Students are made to wear red suits if they are deemed a danger to themselves or others, and according to Redcliff standards, Richard definitely fit the bill when he first arrived.
“We got an amazing letter from Richard in the beginning,” his mother adds. “It was three pages long and beautifully written. Longest thing I’ve ever seen him write, and it basically said ‘Get me the hell out of here.’ I was just like, ‘Oh my God. What have we done?’ But we knew that if we brought him back, nothing was going to change.”

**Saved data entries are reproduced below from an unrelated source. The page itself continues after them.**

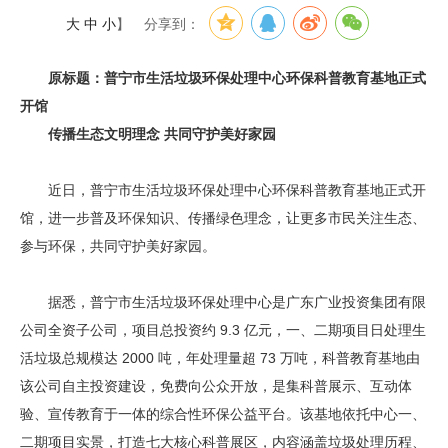
大
中
小
】
分享到：
原标题：普宁市生活垃圾环保处理中心环保科普教育基地正式
开馆
传播生态文明理念 共同守护美好家园
近日，普宁市生活垃圾环保处理中心环保科普教育基地正式开
馆，进一步普及环保知识、传播绿色理念，让更多市民关注生态、
参与环保，共同守护美好家园。
据悉，普宁市生活垃圾环保处理中心是广东广业投资集团有限
公司全资子公司，项目总投资约 9.3 亿元，一、二期项目日处理生
活垃圾总规模达 2000 吨，年处理量超 73 万吨，科普教育基地由
该公司自主投资建设，免费向公众开放，是集科普展示、互动体
验、宣传教育于一体的综合性环保公益平台。该基地依托中心一、
二期项目实景，打造七大核心科普展区，内容涵盖垃圾处理历程、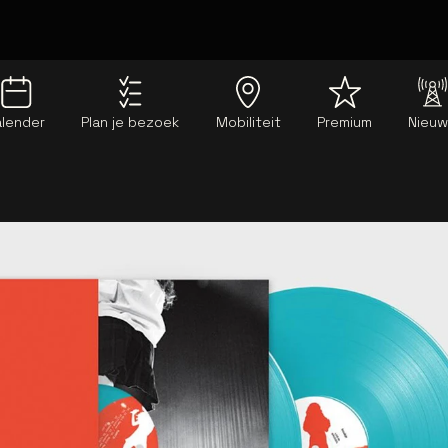
alender
Plan je bezoek
Mobiliteit
Premium
Nieu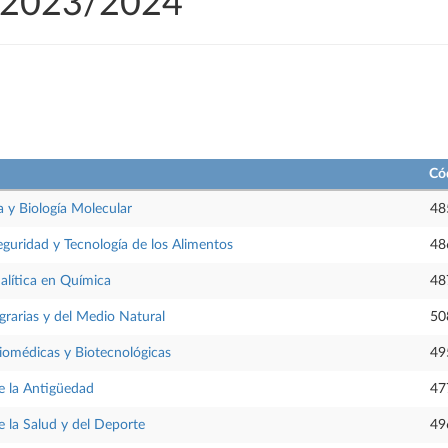
o 2023/2024
Cód
 y Biología Molecular
48
guridad y Tecnología de los Alimentos
48
lítica en Química
48
rarias y del Medio Natural
50
iomédicas y Biotecnológicas
49
e la Antigüedad
47
 la Salud y del Deporte
49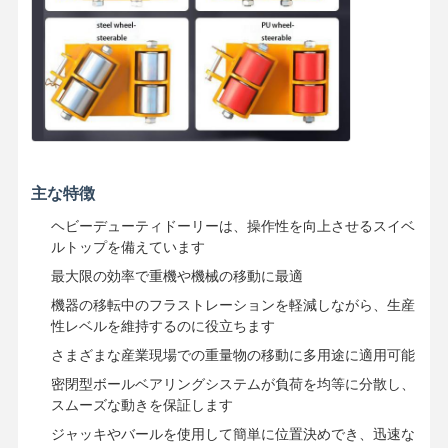
主な特徴
ヘビーデューティドーリーは、操作性を向上させるスイベ
ルトップを備えています
最大限の効率で重機や機械の移動に最適
機器の移転中のフラストレーションを軽減しながら、生産
性レベルを維持するのに役立ちます
さまざまな産業現場での重量物の移動に多用途に適用可能
密閉型ボールベアリングシステムが負荷を均等に分散し、
スムーズな動きを保証します
ジャッキやバールを使用して簡単に位置決めでき、迅速な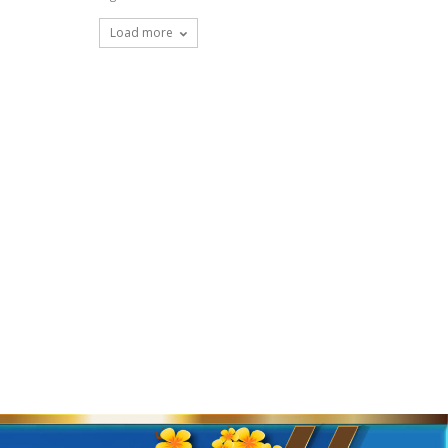
Load more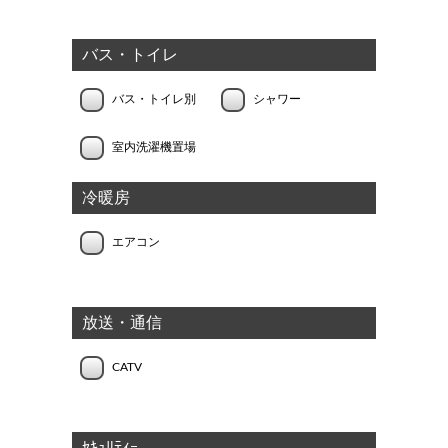
バス・トイレ
バス・トイレ別
シャワー
室内洗濯機置場
冷暖房
エアコン
放送・通信
CATV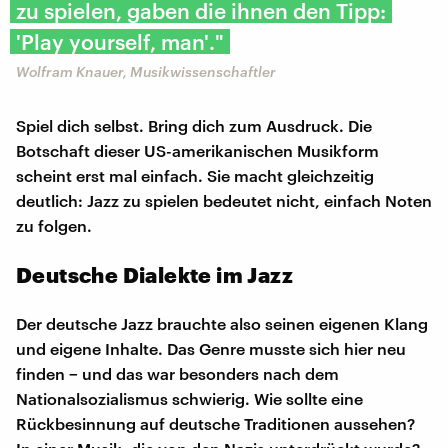
zu spielen, gaben die ihnen den Tipp:
'Play yourself, man'."
Wolfram Knauer, Musikwissenschaftler
Spiel dich selbst. Bring dich zum Ausdruck. Die
Botschaft dieser US-amerikanischen Musikform
scheint erst mal einfach. Sie macht gleichzeitig
deutlich: Jazz zu spielen bedeutet nicht, einfach Noten
zu folgen.
Deutsche Dialekte im Jazz
Der deutsche Jazz brauchte also seinen eigenen Klang
und eigene Inhalte. Das Genre musste sich hier neu
finden − und das war besonders nach dem
Nationalsozialismus schwierig. Wie sollte eine
Rückbesinnung auf deutsche Traditionen aussehen?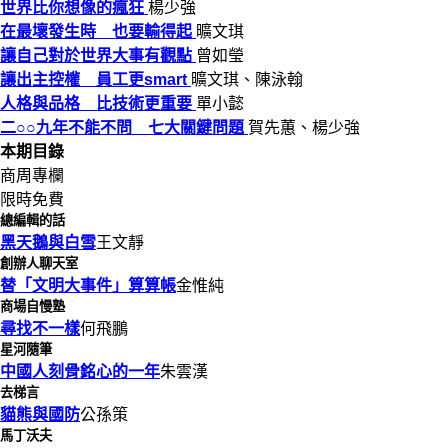
世界比你想像的瘋狂
楊少強
在最壞發生時 也要輸得起
曠文琪
讓自己對於世界大事有觀點
曾如瑩
讓出主控權 員工更smart
曠文琪、陳泳翰
人格與品格 比技術更重要
單小懿
二○○九年不能不問 七大關鍵問題
賀先蕙、楊少強
本期目錄
商周專欄
限時免費
總編輯的話
黑天鵝與白雪
王文靜
創辦人聊天室
替「文明大事件」算算帳
金惟純
商場自慢塾
尋找不一樣
何飛鵬
星河隨筆
中國人刻骨銘心的一年
朱雲漢
去梯言
貓熊與國防
公孫策
馬丁沃夫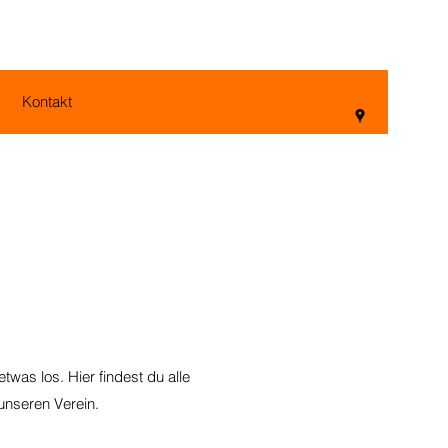
Kontakt
twas los. Hier findest du alle
unseren Verein.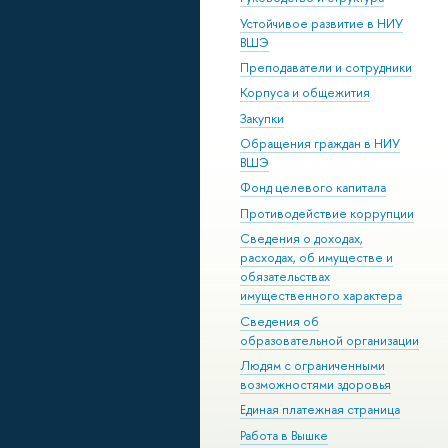
Устойчивое развитие в НИУ
ВШЭ
Преподаватели и сотрудники
Корпуса и общежития
Закупки
Обращения граждан в НИУ
ВШЭ
Фонд целевого капитала
Противодействие коррупции
Сведения о доходах,
расходах, об имуществе и
обязательствах
имущественного характера
Сведения об
образовательной организации
Людям с ограниченными
возможностями здоровья
Единая платежная страница
Работа в Вышке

“In the last six hours, we’ve noticed a huge change,” his father says with pride.
“You have?” Richard asks.
“Christ, yes.”
“Just the way he looks!” his mother says. “His eyes are just completely different. Before he came here, they had changed color and sunk in. He was gone. Now his eyes have gone back to what they used to be like. When he came walking out of the woods, I couldn’t believe it. His eyes were this bright, amazing, shining blue that just smacks you—like they used to be, before all the trouble.”
Richard’s father pulls out a tablet, displaying a photo of Richard the day he was admitted to Redcliff. In the picture, he’s squinting, his face bloated and spotted with acne.
“Compare that person to the boy you see now,” his father says.
Asked if they’re worried about bringing Richard back home, to a place of familiar stresses and temptations, his father sobers for a moment.
“Richard has changed enormously in the three months he’s been here, but the world and our environment has stayed the way it always was,” he says.
“I wouldn’t go back to that,” Richard interjects. “I’ve caused so many people, and myself, pain. It would be dumb to do that again. I figured out that I would get more out of the program if I worked with the staff rather than against them. Something just clicked. I was taught different values I needed to learn. They were slowly being brought into my life.”